Having been fortunate to spend the past few years visiting a range of schools, across the country, in very different circumstances, I have seen a similar ethos supporting schools to achieve even in the most challenging of circumstances. Trust and collaborative practice creates security. Security enables sometimes difficult decisions to be taken, in the knowledge that any fall out can be accommodated, without compromising the organisation as a whole.
An organisation that relies on creative partnerships and goodwill in order to develop requires a high level of trust. Trust costs nothing, but buys a great deal.
TRUST TEACHERS
Believing reliability, conferred to another (trust with), safekeeping
Hope (polite) and reliance (trust in luck)
Predictability (trust them to…)
Derives from Old Norse, traust, traustr meaning strong.
Isaac Newton; I do not know what I may appear to the world, but to myself I seem to have been only like a boy playing on the seashore, and diverting myself in now and then finding a smoother pebble or a prettier shell than ordinary, whilst the great ocean of truth lay all undiscovered before me.
I trust that life is being kind to you and that you may have a few very pleasant and interesting diversions to look forward to at the end of the working week. The chances are that for many people the word hope will now replace the word trust in such a sentence, as the word trust in such use seems to have fallen out of favour. In many ways the word verity meaning truth, derived from French, has also fallen out of fashion. Where words fall out of use, perhaps it is possible for them also to lose some of their original meaning, as one person uses it, but another interprets it in a different form.
Yet trust, as an idea, and in reality, underpins all relationships, between close friends, work colleagues and very often passing relationships. You trust that you will receive the correct change from a shop.
Trust is the bedrock of reliability, security and stability.
Anton Chekhov; You must trust and believe in people or life becomes impossible.
There is a trusting relationship between parents and children. In the first instance, the process is largely the child trusting the adults, but, gradually over time, the child has to be more entrusted with tasks whereby they prove their trustworthiness, building up a reserve which enables them to undertake task requiring greater trust. This might involve greater liberty, in distance or time away from home.
Of course there are many situations where children can’t, or don’t trust adults, based on the adult behaviour. Acts of cruelty, feeling let down in some way or insecurity is the easiest way to destroy trust.
It can be a bit chicken and egg at times, especially with younger children, who, often inadvertently, step over the supposed lines of trust and do things that need to be addressed. By discussion, rather than telling off, with the child being enabled to understand the adult concern, as well as the opportunity to tell their own story, can strengthen relationships. Trust is the essence of mutuality, the two sides of the relationship.
Ernest Hemingway; The best way to find out if you can trust somebody is to trust them
Trust is a constituent part of more distant relationships too. The Government and society puts its trust in the people who daily have the role of securing high quality education for children, or those who look after the sick. Without getting too political, it can often seem, with politician rhetoric, that public servants are not trusted. The problem with this message is that it can undermine the public trust in the system, and with it the individuals involved, leading to small, but sometimes significant levels of mistrust, with unintended consequences, such as parents giving their children negative messages about individual teacher or education as a whole.

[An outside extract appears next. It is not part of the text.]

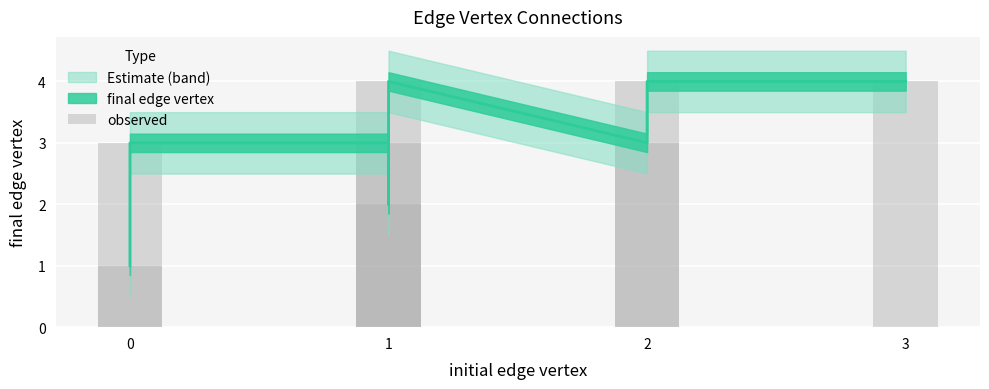

Are the bars grouped side by side (vs. stacked)?

No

Trust is embedded in teacher contracts and across the 2012 teaching standards, starting with professionalism (standard 8) and part 2, but is also implied across the others, with standard 2 based on progress and outcomes for all learners.

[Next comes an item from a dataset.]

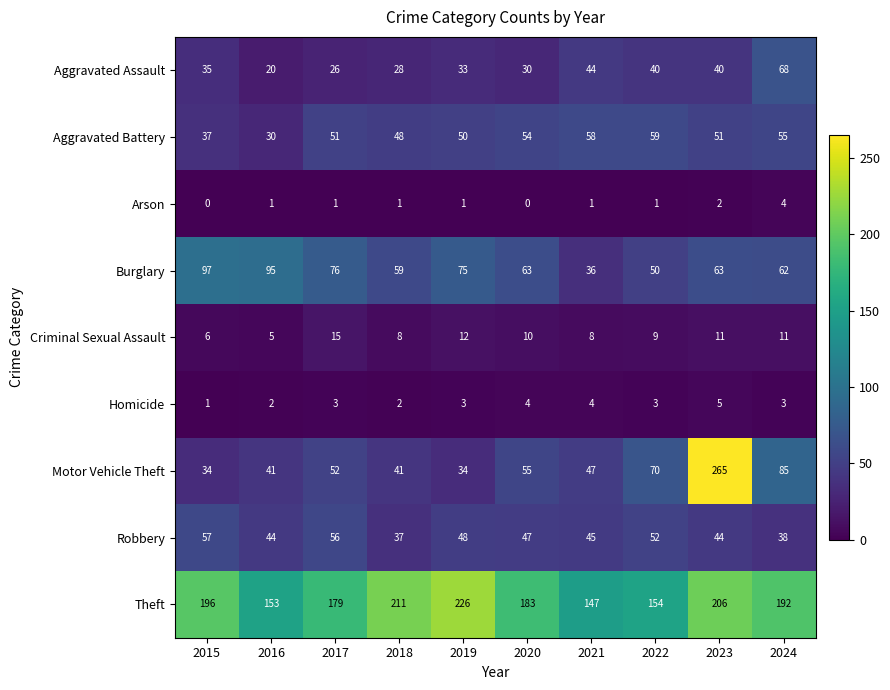

Where is Robbery nearest to the value 47?

2020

Outcomes are never quite good enough. There is always a call for doing better with less. We are entering a new phase in public life, where, embedded in current thinking is the belief that making expectations higher, and tests harder, will raise standards across the board. While this might have a marginal impact, there will still be a substantial group who will not reach the prescribed standard. If the system gets 80% of year 6 children to “above national standard”, the human system will have done well. To achieve the Government target of 85% will be exceptional achievement, but still leaves the lowest 15% “below standard”. Embedding such language, to my mind, undermines the need of education to maintain learner momentum at a very critical time, namely transfer to Secondary education. It will serve to diminish trust in the system.
I’d like to see the ideal of trust embedded in the next phase of education development, with clear indications that the system, as a whole as well as the individuals who do the day to day activities, is seen as capable of carrying out the duties prescribed to a quality that is high.

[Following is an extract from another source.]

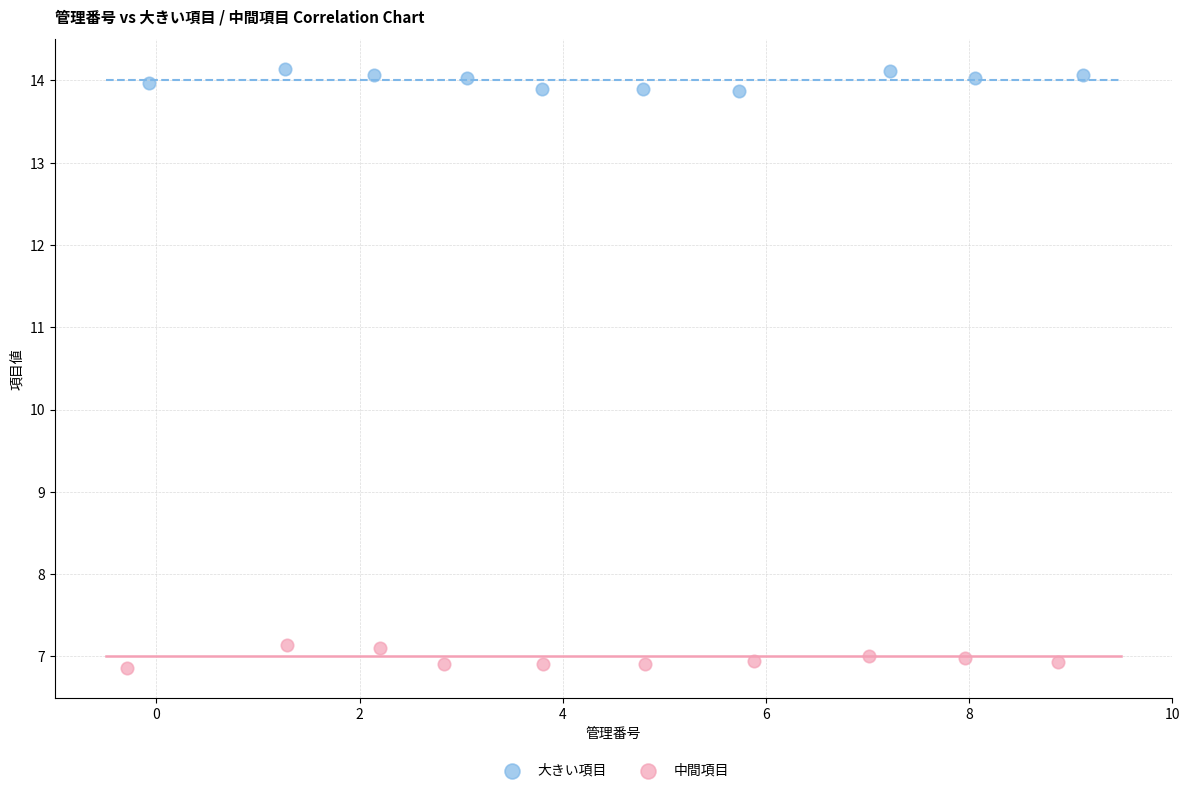

Which series reaches the maximum Y coordinate?

大きい項目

Dissemination of information has never been easier with electronic mail. Sharing high quality case studies (courtesy of HMI?) across the whole system would take no time and a national debate, based on the same information could be undertaken, through social media, blogging, teachmeets, collegiate staffrooms, local area discussions, all informed by the same material.
I trust the Government will do its best to secure the best interests of each and every child for whom it is responsible, by enabling teachers to do the best job that they can on a day to day basis.